GDP Update – Q4FY21

The GDP growth number for Q4FY21 was reported at 1.6% as compared to 0.5% in the preceding quarter. The GDP for FY21 was reported at -7.3%, largely reflecting the pandemic driven impact to the economy. The GVA number for Q4FY21 came in at 3.7% as compared to 1% in the preceding quarter. The yearly growth estimates as per the GVA calculation were reported at -6.2%. The quarterly growth rates have shown sequential improvement and have been better than street estimates. The yearly growth rate is reflective of the hit Indian economy took in the wake of the pandemic and the resultant lockdowns. The days of the negative growth may be behind us and the quarterly growth rates have returned to positive terrain, after the sharp contraction in economic activity witnessed during the first two quarters of FY21.

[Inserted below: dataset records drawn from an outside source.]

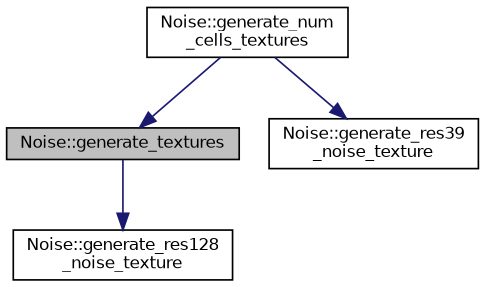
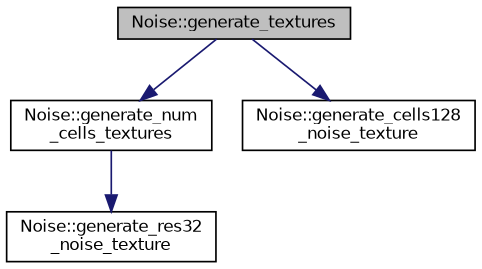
  digraph {
    rankdir=TB
    node [color=black fontname=Helvetica fontsize=10 shape=record]
    edge [color=midnightblue fontname=Helvetica fontsize=10 labelfontname=Helvetica labelfontsize=10 style=solid]
    n1 [fillcolor=grey75 fontcolor=black height=0.2 label="Noise::generate_textures" style=filled width=0.4]
    n2 [height=0.2 label="Noise::generate_num\l_cells_textures" width=0.4]
-   n3 [height=0.2 label="Noise::generate_res128\l_noise_texture" width=0.4]
-   n4 [height=0.2 label="Noise::generate_res39\l_noise_texture" width=0.4]
-   n2 -> n1
+   n3 [height=0.2 label="Noise::generate_cells128\l_noise_texture" width=0.4]
+   n4 [height=0.2 label="Noise::generate_res32\l_noise_texture" width=0.4]
+   n1 -> n2
    n1 -> n3
    n2 -> n4
  }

As has been the case for the last 8 quarters, agricultural activities reported robust growth and has been a key support to the headline GVA numbers. The growth for agriculture and allied activities was reported at 3.1% for Q4FY21. The industrial activity continued to improve in Q4FY21, the growth rate was reported at 7.9% in the latest quarter as compared to 2.9% in the preceding one. Within industry, the growth continued to remain in contraction zone for mining (-5.7%) as was the case even before the pandemic. The other components of industry viz, manufacturing (6.9%), electricity (9.1%) and construction (14.5%) reported healthy growth rates. The improvements in manufacturing and industry are already quite visible in the corporate performance reported in the last two sets of quarterly earnings results. On the other hand, services sector continued to witness suppressed activity levels in Q4FY21. The sub-components within the services sector reported divergent growth rates depending on the nature of services offered. While trade, hotel and transportation (-2.3%) continued to face the brunt of restricted and cautious people movement, the finance and real estate services (5.4%) did relatively better. Public administration, defence and other services, partly representative of government expenditure, reverted back to growth trajectory with growth rate reported at 2.3% as compared to -2.2% in the preceding quarter

All the sub-components on the expenditure witnessed an uptrend but the strength of the growth numbers was a mixed bag. The critical component of Private Consumption Expenditure reported a relatively weaker growth rate of 2.7%, an improvement though from the contraction seen over the last three quarters. Another crucial component, Gross Fixed Capital Formation has reported growth rate of 10.9% as compared to 2.6% in the preceding quarter. It is important to sustain this momentum in capital formation from the perspective of supporting a sustained upward trajectory of headline growth numbers. The government consumption expenditure too has picked up well and reported a growth rate of 28.3%, given the weakness in private consumption it is expected that government expenditure will continue to be supportive.

The latest growth numbers are indicative of the strength gained by the economy during the last two quarters as the country was coming out of the pandemic induced lockdowns. Even as the GDP contracted by 24.4% in the first quarter of FY21, economy recovered fairly quickly as the severity of the first wave dissipated and also as it received effective support from both monetary and fiscal policy. We believe the growth trajectory for FY22 may remain similar to the one witnessed in FY21. The growth numbers may be closely linked to the spread of the pandemic and the success of the measures to contain it.

The incidence of the second wave of the pandemic led to similar measures as were implemented during the previous fiscal to control the spread. The private consumption demand may continue to get affected by the localised lockdowns and may witness only a gradual recovery. This time around as the manufacturing activity has been permitted to continue to operate, this segment would continue to be one of the key engines of growth. The second key supportive factor would be the government expenditure, both on the revenue as well as the capital side. The third and the most important factor would be the speed of the vaccination program. Over the recent past, supply related issues had impacted the pace of the vaccine drive, if the supply is ramped-up in time it would play an important role in a swift growth revival. Given the strength of the second wave, we believe the growth concerns are not completely behind, and the economy would continue to require monetary and fiscal support, at least over the next two quarters.